**DIRECTIONS:**
All records that follow are to be copied exactly, with images omitted.

**Dataset records:**
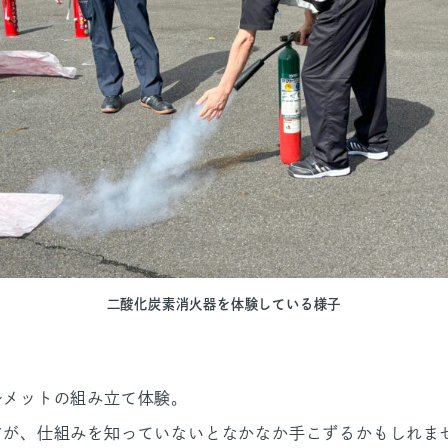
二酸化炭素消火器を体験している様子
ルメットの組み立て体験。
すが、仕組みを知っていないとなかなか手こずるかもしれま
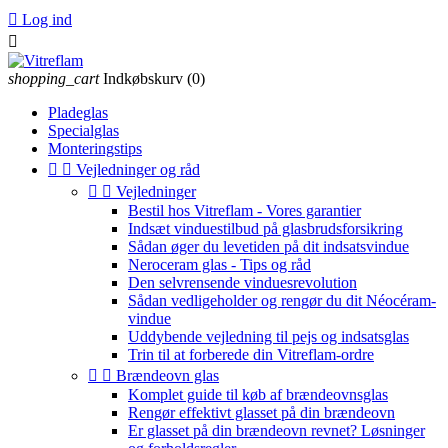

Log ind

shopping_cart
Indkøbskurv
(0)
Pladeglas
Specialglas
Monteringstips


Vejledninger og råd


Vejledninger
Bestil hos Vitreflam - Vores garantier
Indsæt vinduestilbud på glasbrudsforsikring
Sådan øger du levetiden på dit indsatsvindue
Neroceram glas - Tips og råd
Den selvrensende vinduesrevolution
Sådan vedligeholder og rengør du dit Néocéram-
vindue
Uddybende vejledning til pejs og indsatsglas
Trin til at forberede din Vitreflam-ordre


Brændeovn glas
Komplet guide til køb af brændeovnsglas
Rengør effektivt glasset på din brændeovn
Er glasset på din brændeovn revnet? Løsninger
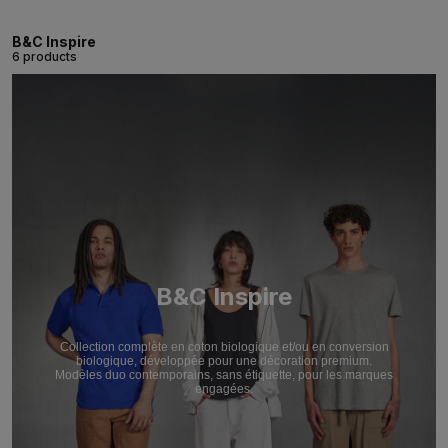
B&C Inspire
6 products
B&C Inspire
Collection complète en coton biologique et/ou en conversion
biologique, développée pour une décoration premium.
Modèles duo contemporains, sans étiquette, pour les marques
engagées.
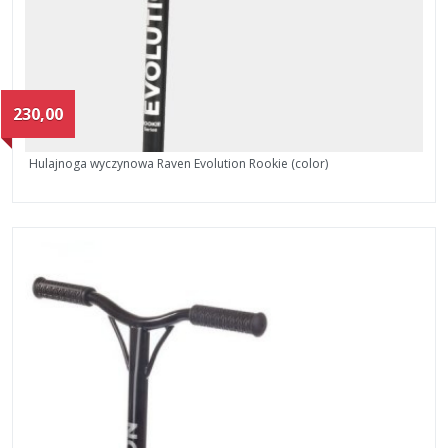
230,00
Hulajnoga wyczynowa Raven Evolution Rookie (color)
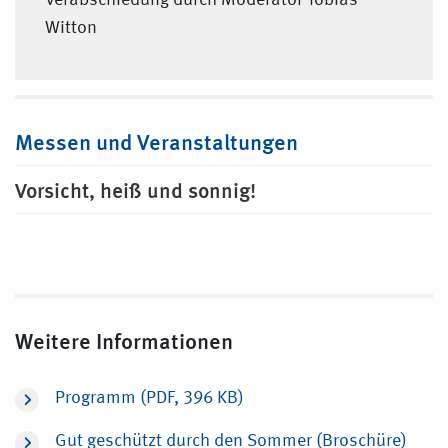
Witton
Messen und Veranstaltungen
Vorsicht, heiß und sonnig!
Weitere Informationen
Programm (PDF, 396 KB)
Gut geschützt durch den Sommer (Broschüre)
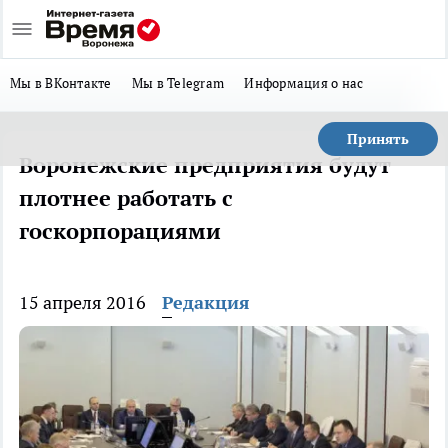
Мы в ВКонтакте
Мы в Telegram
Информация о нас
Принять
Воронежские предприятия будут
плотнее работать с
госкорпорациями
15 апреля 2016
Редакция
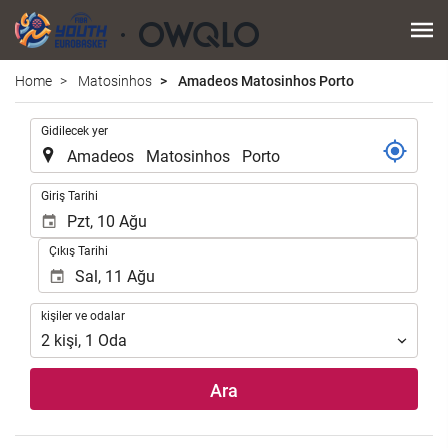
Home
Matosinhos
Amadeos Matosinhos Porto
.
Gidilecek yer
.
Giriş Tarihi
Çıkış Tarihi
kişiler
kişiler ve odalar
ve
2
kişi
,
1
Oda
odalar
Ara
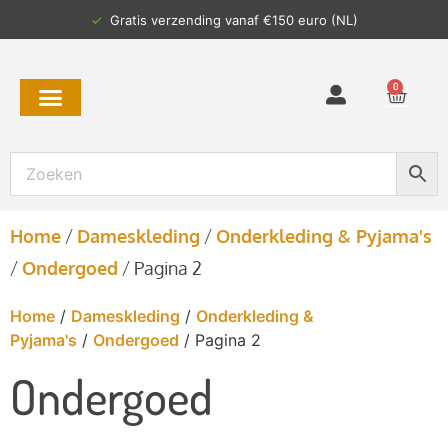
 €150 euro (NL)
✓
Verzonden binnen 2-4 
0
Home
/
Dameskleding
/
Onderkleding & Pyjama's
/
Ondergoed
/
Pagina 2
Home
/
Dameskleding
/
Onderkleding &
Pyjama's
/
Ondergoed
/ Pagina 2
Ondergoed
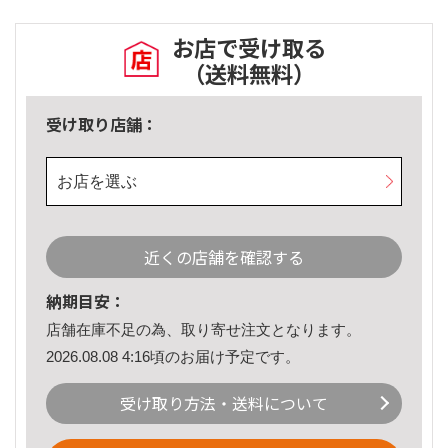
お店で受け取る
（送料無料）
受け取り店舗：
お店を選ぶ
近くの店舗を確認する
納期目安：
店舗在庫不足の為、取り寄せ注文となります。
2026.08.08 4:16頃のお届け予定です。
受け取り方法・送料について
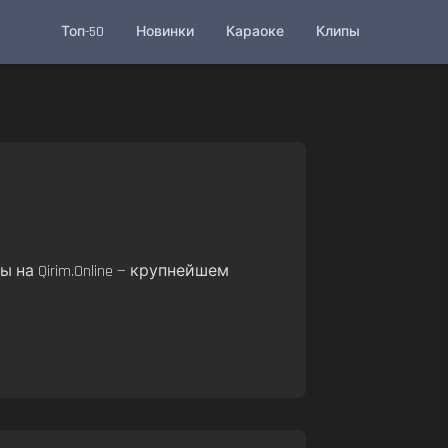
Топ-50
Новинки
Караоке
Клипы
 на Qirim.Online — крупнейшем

**SOLUTION TO THE EXERCISE:**
二酸化炭素消火器を体験している様子
ルメットの組み立て体験。
すが、仕組みを知っていないとなかなか手こずるかもしれま

Log ind

shopping_cart
Indkøbskurv
(0)
Pladeglas
Specialglas
Monteringstips


Vejledninger og råd


Vejledninger
Bestil hos Vitreflam - Vores garantier
Indsæt vinduestilbud på glasbrudsforsikring
Sådan øger du levetiden på dit indsatsvindue
Neroceram glas - Tips og råd
Den selvrensende vinduesrevolution
Sådan vedligeholder og rengør du dit Néocéram-
vindue
Uddybende vejledning til pejs og indsatsglas
Trin til at forberede din Vitreflam-ordre


Brændeovn glas
Komplet guide til køb af brændeovnsglas
Rengør effektivt glasset på din brændeovn
Er glasset på din brændeovn revnet? Løsninger
B&C Inspire
6 products
B&C Inspire
Collection complète en coton biologique et/ou en conversion
biologique, développée pour une décoration premium.
Modèles duo contemporains, sans étiquette, pour les marques
engagées.
230,00
Hulajnoga wyczynowa Raven Evolution Rookie (color)
Witton
Messen und Veranstaltungen
Vorsicht, heiß und sonnig!
Weitere Informationen
Programm (PDF, 396 KB)
Gut geschützt durch den Sommer (Broschüre)
Мы в ВКонтакте
Мы в Telegram
Информация о нас
Принять
Воронежские предприятия будут
плотнее работать с
госкорпорациями
15 апреля 2016
Редакция
Home
Matosinhos
Amadeos Matosinhos Porto
.
Gidilecek yer
.
Giriş Tarihi
Çıkış Tarihi
kişiler
kişiler ve odalar
ve
2
kişi
,
1
Oda
odalar
Ara
 €150 euro (NL)
✓
Verzonden binnen 2-4 
0
Home
/
Dameskleding
/
Onderkleding & Pyjama's
/
Ondergoed
/
Pagina 2
Home
/
Dameskleding
/
Onderkleding &
Pyjama's
/
Ondergoed
/ Pagina 2
Ondergoed
お店で受け取る
（送料無料）
受け取り店舗：
お店を選ぶ
近くの店舗を確認する
納期目安：
店舗在庫不足の為、取り寄せ注文となります。
2026.08.08 4:16頃のお届け予定です。
受け取り方法・送料について
Топ-50
Новинки
Караоке
Клипы
 на Qirim.Online — крупнейшем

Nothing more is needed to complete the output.